Vitamin D prevents articular cartilage erosion by regulating collagen II turnover through TGF-β1 in ovariectomized rats. - GreenMedInfo Summary
Vitamin D Prevents Articular Cartilage Erosion by Regulating Collagen II Turnover through TGF-β1 in Ovariectomized Rats.
Osteoarthritis Cartilage. 2015 Sep 3. Epub 2015 Sep 3. PMID: 26343586
Siwei Li
OBJECTIVE: To explore the effect of vitamin D on turnover of articular cartilage with ovariectomy (OVX) induced OA, and to investigate TGF-β1 as a possible underlying mechanism mediated by 1α,25(OH)2D3. DESIGN: Sixty-six rats were randomly allocated into seven groups: sham plus control diet (SHAM+CTL), OVX+CTL diet, sham plus vitamin D-deficient (VDD) diet, OVX+VDD diet, and three groups of ovariectomized rats treated with differentdoses of 1α,25(OH)2D3. The cartilage erosion and the levels of serum 17β-estradiol, 1α,25(OH)2D3 and C-telopeptide of type II collagen (CTX-II) were measured. Transforming growth factor-β1 (TGF-β1), type II Collagen (CII), matrix metalloproteinases (MMP)-9,-13 in articular cartilage were assessed by immunohistochemistry. TGF-β1 and CTX-II expression were measured for articular cartilage chondrocytes treated with/without tumor necrosis factor (TNF-α), 1α,25(OH)2D3, and TGF-β receptor inhibitor (SB505124) in vitro.

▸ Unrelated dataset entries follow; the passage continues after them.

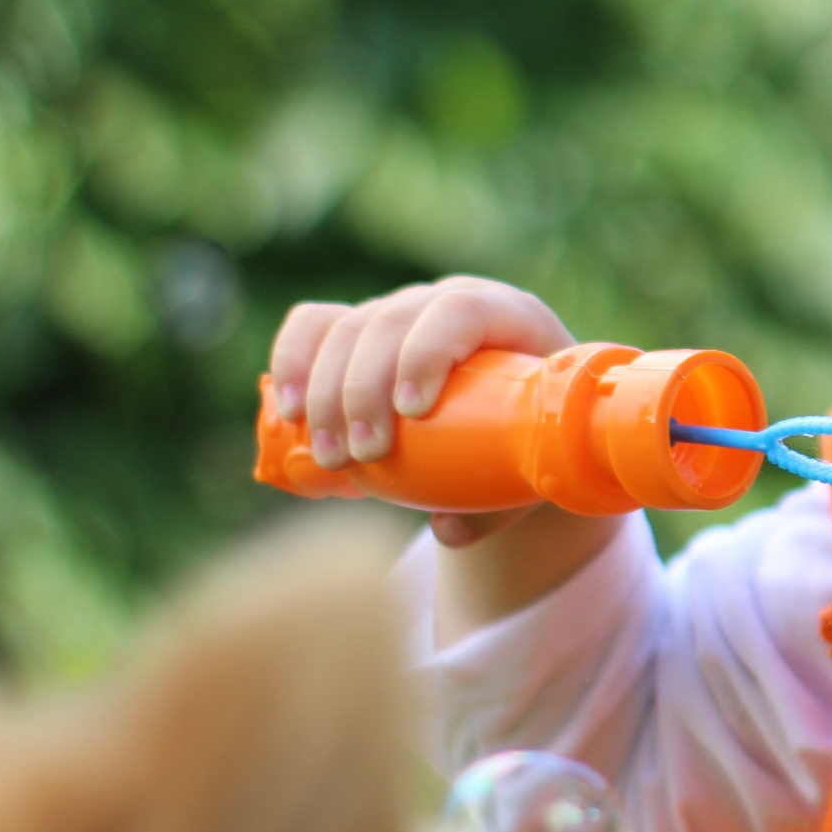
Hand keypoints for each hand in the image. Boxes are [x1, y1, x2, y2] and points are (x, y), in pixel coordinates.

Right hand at [267, 274, 575, 495]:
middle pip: (392, 321)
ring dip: (326, 393)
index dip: (429, 351)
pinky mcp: (363, 326)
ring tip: (332, 456)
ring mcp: (402, 309)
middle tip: (365, 455)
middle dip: (366, 389)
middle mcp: (448, 301)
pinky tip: (288, 411)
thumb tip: (446, 531)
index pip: (459, 311)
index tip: (412, 411)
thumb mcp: (542, 456)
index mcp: (507, 314)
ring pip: (349, 328)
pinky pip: (316, 326)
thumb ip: (507, 498)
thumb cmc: (540, 430)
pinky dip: (293, 362)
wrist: (526, 407)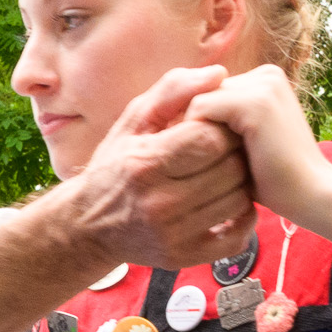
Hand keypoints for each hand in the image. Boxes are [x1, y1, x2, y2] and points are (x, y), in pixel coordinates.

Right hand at [45, 66, 251, 274]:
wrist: (87, 226)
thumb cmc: (115, 165)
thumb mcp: (133, 120)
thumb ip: (173, 90)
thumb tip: (220, 74)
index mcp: (146, 163)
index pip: (211, 139)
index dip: (223, 127)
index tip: (218, 126)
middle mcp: (158, 202)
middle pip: (230, 169)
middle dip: (234, 154)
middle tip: (227, 150)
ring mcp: (172, 234)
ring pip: (237, 201)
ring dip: (240, 184)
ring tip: (226, 175)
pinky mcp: (182, 257)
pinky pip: (235, 238)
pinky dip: (243, 220)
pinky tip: (231, 205)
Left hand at [183, 65, 329, 228]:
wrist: (312, 196)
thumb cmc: (274, 179)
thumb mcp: (241, 143)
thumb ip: (218, 124)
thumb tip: (172, 119)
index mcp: (265, 80)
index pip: (209, 90)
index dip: (198, 123)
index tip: (199, 154)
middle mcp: (266, 74)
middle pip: (201, 93)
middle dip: (193, 126)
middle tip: (202, 161)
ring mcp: (262, 85)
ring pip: (197, 100)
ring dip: (194, 134)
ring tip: (212, 162)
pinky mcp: (255, 102)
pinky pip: (199, 109)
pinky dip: (196, 137)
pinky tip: (213, 162)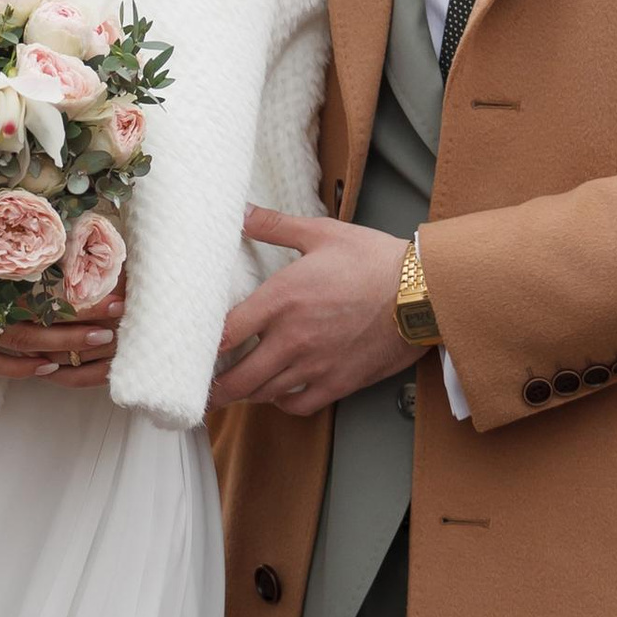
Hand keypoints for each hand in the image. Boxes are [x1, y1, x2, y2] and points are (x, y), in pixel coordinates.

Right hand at [0, 213, 119, 386]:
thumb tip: (42, 195)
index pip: (31, 291)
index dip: (73, 293)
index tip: (111, 285)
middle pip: (30, 325)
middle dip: (78, 323)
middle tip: (119, 317)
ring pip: (14, 349)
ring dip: (60, 348)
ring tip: (100, 344)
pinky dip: (19, 367)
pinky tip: (51, 367)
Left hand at [208, 208, 407, 413]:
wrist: (424, 292)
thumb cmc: (375, 260)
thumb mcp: (322, 233)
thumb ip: (275, 225)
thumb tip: (242, 212)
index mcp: (282, 300)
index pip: (226, 334)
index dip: (203, 347)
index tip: (192, 350)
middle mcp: (292, 338)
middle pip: (238, 378)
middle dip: (215, 388)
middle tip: (202, 390)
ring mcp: (315, 365)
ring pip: (264, 394)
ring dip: (245, 395)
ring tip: (233, 391)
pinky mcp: (338, 382)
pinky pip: (298, 405)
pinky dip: (282, 403)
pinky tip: (277, 393)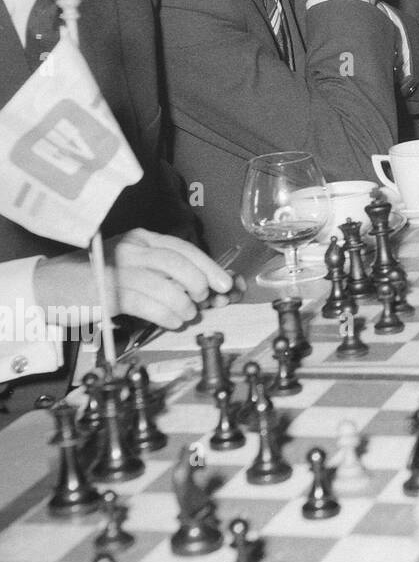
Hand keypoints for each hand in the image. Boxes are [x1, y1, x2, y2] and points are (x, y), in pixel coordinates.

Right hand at [33, 230, 234, 333]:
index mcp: (141, 239)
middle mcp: (130, 249)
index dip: (208, 266)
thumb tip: (210, 288)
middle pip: (176, 262)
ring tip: (187, 314)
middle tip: (205, 299)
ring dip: (182, 303)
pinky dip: (166, 315)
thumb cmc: (99, 278)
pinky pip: (145, 304)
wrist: (50, 287)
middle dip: (199, 282)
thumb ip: (168, 274)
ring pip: (162, 284)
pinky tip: (173, 322)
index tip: (225, 283)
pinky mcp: (105, 293)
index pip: (182, 248)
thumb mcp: (135, 266)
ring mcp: (116, 269)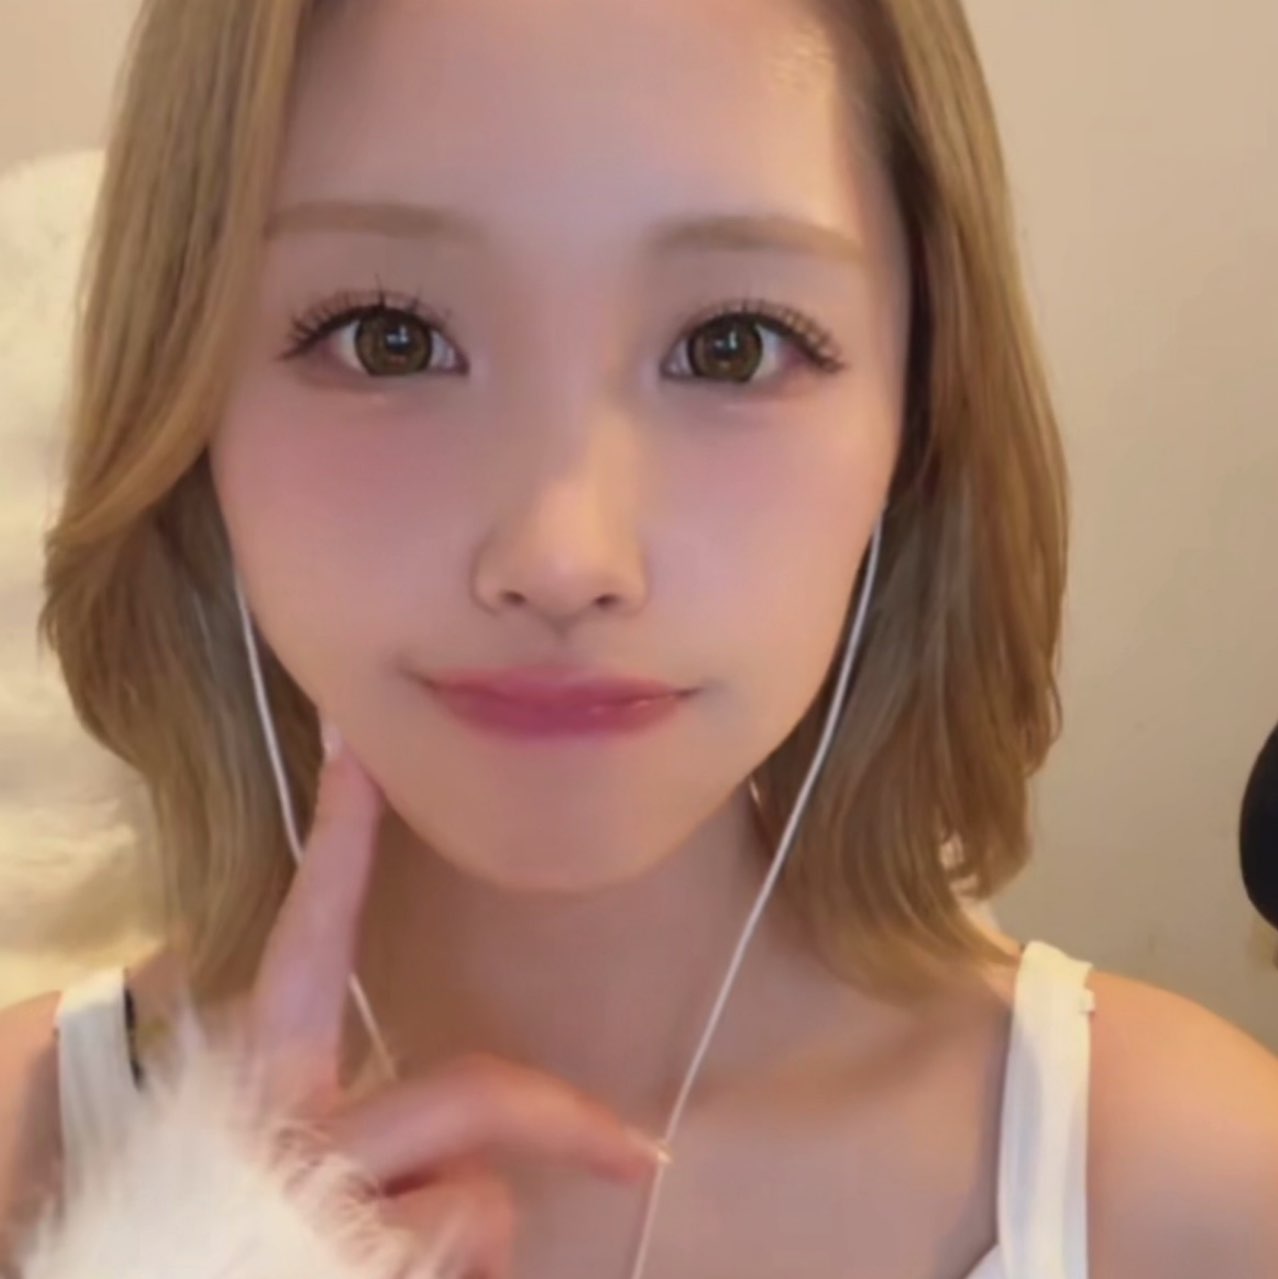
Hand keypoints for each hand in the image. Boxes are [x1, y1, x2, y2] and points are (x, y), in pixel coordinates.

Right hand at [211, 723, 665, 1277]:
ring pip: (474, 1203)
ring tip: (399, 1272)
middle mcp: (287, 1138)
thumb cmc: (206, 1240)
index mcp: (252, 1089)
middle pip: (471, 1096)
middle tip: (642, 1154)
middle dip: (560, 1119)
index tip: (364, 746)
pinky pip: (458, 1252)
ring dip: (463, 1243)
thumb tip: (446, 1148)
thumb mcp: (250, 1164)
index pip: (307, 940)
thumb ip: (332, 1118)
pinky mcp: (357, 1268)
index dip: (342, 840)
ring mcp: (326, 1208)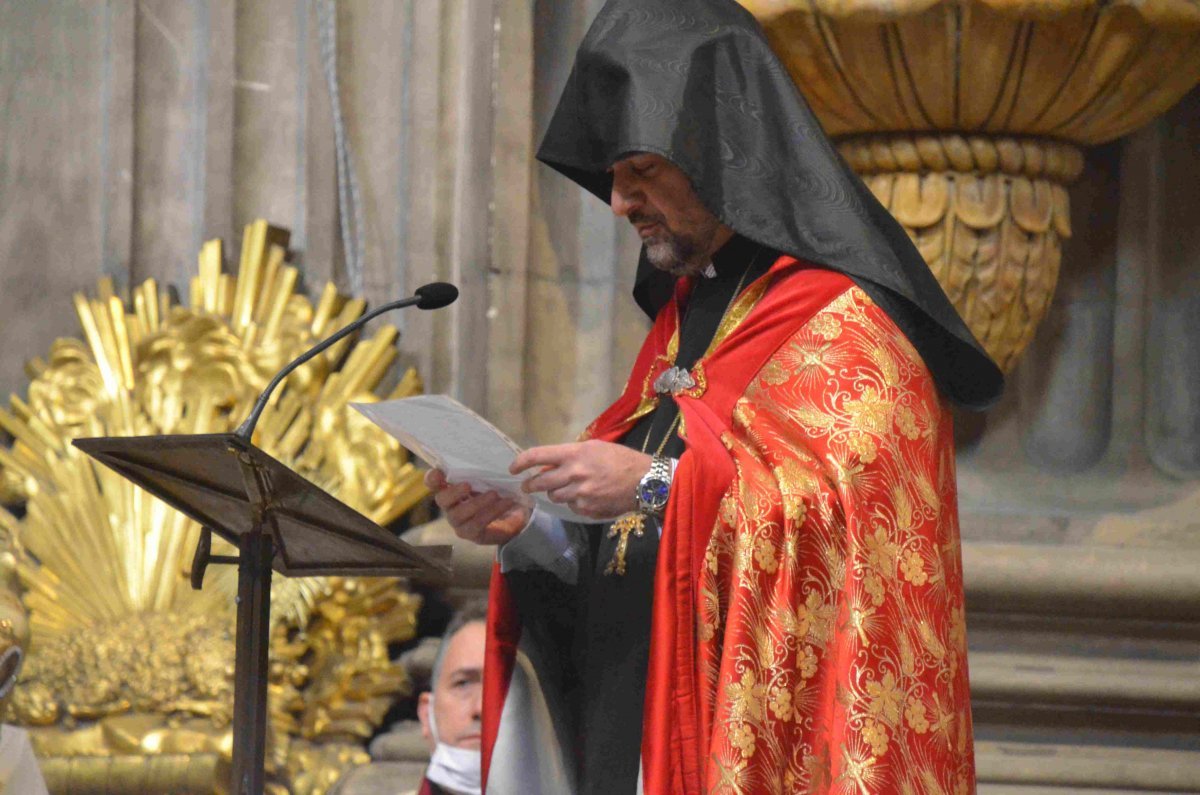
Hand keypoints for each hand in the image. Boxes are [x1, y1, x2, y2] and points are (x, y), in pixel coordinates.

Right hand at [424, 469, 530, 544]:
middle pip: (441, 500)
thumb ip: (481, 471)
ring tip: (494, 494)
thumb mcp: (490, 480)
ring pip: (458, 514)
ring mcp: (458, 522)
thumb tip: (485, 455)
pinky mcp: (470, 533)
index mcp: (450, 488)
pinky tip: (505, 503)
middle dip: (453, 492)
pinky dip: (492, 512)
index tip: (438, 473)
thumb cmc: (497, 494)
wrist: (514, 518)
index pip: (433, 483)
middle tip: (468, 485)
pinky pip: (477, 524)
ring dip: (477, 503)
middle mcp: (450, 506)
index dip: (432, 478)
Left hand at [510, 440, 651, 519]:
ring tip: (562, 488)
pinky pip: (571, 507)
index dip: (520, 462)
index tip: (513, 468)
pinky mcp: (587, 509)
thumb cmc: (620, 459)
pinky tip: (584, 496)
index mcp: (574, 454)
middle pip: (539, 482)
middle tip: (527, 485)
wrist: (645, 480)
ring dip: (553, 493)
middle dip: (530, 485)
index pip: (537, 456)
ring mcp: (580, 494)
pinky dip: (573, 502)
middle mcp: (574, 474)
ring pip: (553, 496)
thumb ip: (571, 455)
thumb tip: (550, 464)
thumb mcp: (595, 448)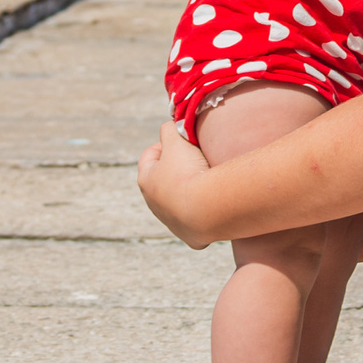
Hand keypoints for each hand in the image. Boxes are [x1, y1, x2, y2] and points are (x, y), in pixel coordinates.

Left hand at [136, 122, 214, 247]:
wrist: (207, 209)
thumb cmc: (188, 172)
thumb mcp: (177, 139)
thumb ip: (171, 129)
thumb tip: (172, 125)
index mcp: (146, 181)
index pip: (149, 157)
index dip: (164, 145)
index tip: (180, 141)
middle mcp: (155, 205)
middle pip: (163, 182)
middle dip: (178, 169)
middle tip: (197, 159)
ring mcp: (172, 223)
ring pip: (179, 204)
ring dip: (191, 193)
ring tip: (209, 182)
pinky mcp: (191, 238)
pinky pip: (197, 224)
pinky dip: (205, 215)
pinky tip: (215, 207)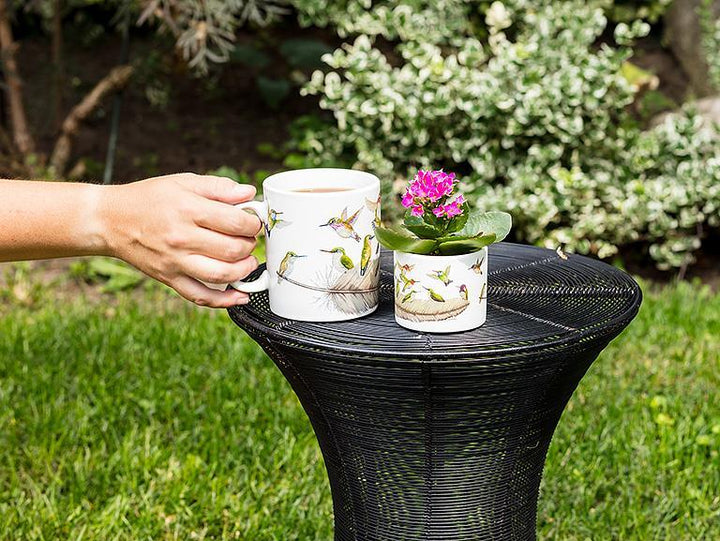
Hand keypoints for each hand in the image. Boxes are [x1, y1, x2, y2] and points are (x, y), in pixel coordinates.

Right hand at [99, 173, 261, 307]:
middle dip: (250, 246)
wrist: (110, 220)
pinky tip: (240, 296)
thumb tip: (250, 192)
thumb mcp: (183, 182)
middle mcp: (182, 238)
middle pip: (233, 250)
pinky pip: (201, 297)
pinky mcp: (169, 279)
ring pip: (222, 275)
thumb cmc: (148, 199)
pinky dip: (225, 301)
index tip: (253, 222)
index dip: (253, 224)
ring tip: (247, 262)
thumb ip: (219, 187)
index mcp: (188, 210)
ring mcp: (175, 262)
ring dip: (244, 271)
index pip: (235, 223)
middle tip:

RESULTS: Cartilage erosion due to OVX was significantly reduced in a dose-dependent manner by 1α,25(OH)2D3 supplementation, and exacerbated with VDD. The expressions of TGF-β1 and CII in articular cartilage were suppressed by OVX and VDD, and rescued by 1α,25(OH)2D3 supplementation. The expression of MMP-9,-13 in articular cartilage increased with OVX and VDD, and decreased with 1α,25(OH)2D3 supplementation. In vitro experiments showed that 1α,25(OH)2D3 increased TGF-β1 expression of TNF-α stimulated chondrocytes in a dose-dependent manner. 1α,25(OH)2D3 significantly counteracted increase of CTX-II release due to TNF-α stimulation, and this effect was significantly suppressed by SB505124.
CONCLUSION: VDD aggravated cartilage erosion, and 1α,25(OH)2D3 supplementation showed protective effects in OVX-induced OA partly through the TGF-β1 pathway.